Destino perdido...

Destino perdido...

Já tinha tudo marcado e decidido antes da brutalidade pandémica e esta acabou por alterar todas as rotinas normais. Com os pássaros de ferro (aviões), obrigados a ficar em terra, transformou Ibiza, apenas numa miragem adiada. Mesmo com grades nas janelas, o zumbir apenas das moscas, as bocas vendadas, os relógios atrasados e mascarados pelo confinamento, sentia desejo de abrir portas às inseguranças perdidas.
O cérebro estava quase adormecido, desfalecido num buraco negro, pelos silêncios da alma, até a língua sentia áspera da falta de beijos deste ogre faminto.
Precisava de pedradas no charco, das braçadas no mar, do fato de mergulho, de ressuscitar felicidades e fechar os olhos ao fantasma do vírus.
Fiz-me à estrada na caravana da paz, com olhares distantes, os gritos das guitarras musicais na rádio, tudo ecos com estrondo no vazio da ressonância de vozes.
O céu sempre limpo, o sol escaldante, nos neurónios viajavam pensamentos escritos com a tinta mágica, recordações deste pescador de belezas, das pancadas amorosas, das bebedeiras passadas, das barrigadas cheias pelas overdoses de sexo partilhadas nas muralhas do amor.
Afinal, tudo passado, a (a)normalidade é bem diferente, uma realidade frágil como desenhos de papel, embora a Praia da Rocha seja a mesma, belíssima como sempre, mas com novo e triste cenário. Poucos são os safaris corporais a desfilar, apenas caminhadas de baratas tontas pelos corredores marcados no chão, como se fossemos militares em marcha, distanciados e com medo de “sentar” na cadeira elétrica.

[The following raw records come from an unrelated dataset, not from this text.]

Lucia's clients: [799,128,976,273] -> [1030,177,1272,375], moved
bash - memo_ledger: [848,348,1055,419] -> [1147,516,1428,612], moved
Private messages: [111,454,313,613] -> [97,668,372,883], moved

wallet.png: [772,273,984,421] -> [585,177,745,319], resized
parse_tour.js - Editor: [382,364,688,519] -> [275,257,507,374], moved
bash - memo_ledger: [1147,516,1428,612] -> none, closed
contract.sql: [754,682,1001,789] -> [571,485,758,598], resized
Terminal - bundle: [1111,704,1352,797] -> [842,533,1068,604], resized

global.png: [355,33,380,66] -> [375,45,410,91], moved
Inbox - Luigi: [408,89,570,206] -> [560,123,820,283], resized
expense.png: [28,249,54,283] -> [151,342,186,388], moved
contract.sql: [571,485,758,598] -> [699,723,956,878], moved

As noites adormecidas pelos receios, pelas trancas nas portas dos bares, dos restaurantes, sem jantares românticos, sem os desafios do glamour, sem as linguagens sedutoras para novas carícias sexuais pelo corpo.
Estradas asfaltadas pelo doce amargo sabor de outros anos atrás, das peles salgadas a esmiuçar beijos de tempos felizes.
Estiquei as pernas, nadei iluminado pelo sol nas águas ainda frias, senti os sorrisos da alma, os calores dos arrepios do desejo e vim a sonhar gestos de esperança de que as tocas dos coelhos humanos se abram para uma vida melhor, para a socialização do amor, neste período em que o destino parece perdido.